No, no president, nor Obama nor any “next president,” is free to not enforce the law (nor has any past president been, although past ones have been guilty of this, also; Posner is right on this much). Here’s what Article II, Section 3, has to say on the matter:
he shall take Care that the Laws be faithfully executed
Full stop. There’s nothing in there about taking Care if he feels like it or taking Care not to faithfully execute.
And
The executive branch spends a lot of time not enforcing laws. Congress has illegalized an enormous amount of activity without giving the president the resources to enforce the laws, so the executive has no choice but to make a list of priorities and devote its attention to law violations that, in its opinion, are the most serious.
with
Nearly all of this non-enforcement takes place with implicit congressional acquiescence….
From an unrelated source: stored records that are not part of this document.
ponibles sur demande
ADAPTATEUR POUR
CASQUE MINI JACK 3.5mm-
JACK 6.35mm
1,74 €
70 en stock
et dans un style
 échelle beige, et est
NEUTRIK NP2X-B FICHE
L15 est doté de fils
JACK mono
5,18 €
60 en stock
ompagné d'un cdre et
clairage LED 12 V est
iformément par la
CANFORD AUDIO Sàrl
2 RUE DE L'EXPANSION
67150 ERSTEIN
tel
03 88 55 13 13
This merely means Congress may be failing its tasks, too (“may be:” Congress has no obligation to allocate money to be spent in amounts a president might demand. A case can be made, in fact, that Congress allocates too much as it is); it in no way legitimizes Presidential lawlessness. Certainly, a lack of resources does increase the difficulty for a President. However, the difficulty in no way legitimizes choosing not to enforce.
This is, also, a straw man. This President also chooses not to enforce laws for which he has the resources: the Business Mandate and the Individual Mandate of the ACA; border security; delivery of subpoenaed documents to the Congress that subpoenaed them, including Benghazi, Fast and Furious, the IRS; refusing to comply with Congressional oversight; the list runs on.
Then there’s this:
People like Douthat wrongly think that separation of powers means that the president must do what Congress decides. That’s not the principle of separation of powers….
This is another straw man. The Constitution gave the President executive power for the purpose, among others, to take Care that the Laws be faithfully executed, not to choose among them to enforce only those convenient to him. In this guise, the President must, indeed, do what Congress decides: he must enforce the laws that they pass—and that become actual law when he signs the bill and thereby enacts it, or when they pass it again, over his veto. To do otherwise is the principle of Executive supremacy, embodied in monarchies like an earlier Britain’s, against which we rebelled some years ago.
And this:
If Congress cannot pass any laws because of gridlock, then it has violated its obligations under the Constitution, and accordingly the president has the right to use his enforcement powers to implement policies that serve the public interest.
Of course, a President has no such right. There’s that pesky Art II, Sect 3 clause, after all, which also contains no syllable of authorization for a President to create “law” on which he might then presume to act. Further, in the entirety of that second Article of our Constitution, there’s no such “right,” or power, or authority identified.
Above all that, the President has no authority to decide what “policies…serve the public interest.” That’s the province of We the People, who are the public, and we make those determinations through our elected representatives in the Congress.
Posner’s piece goes on, but you get the idea.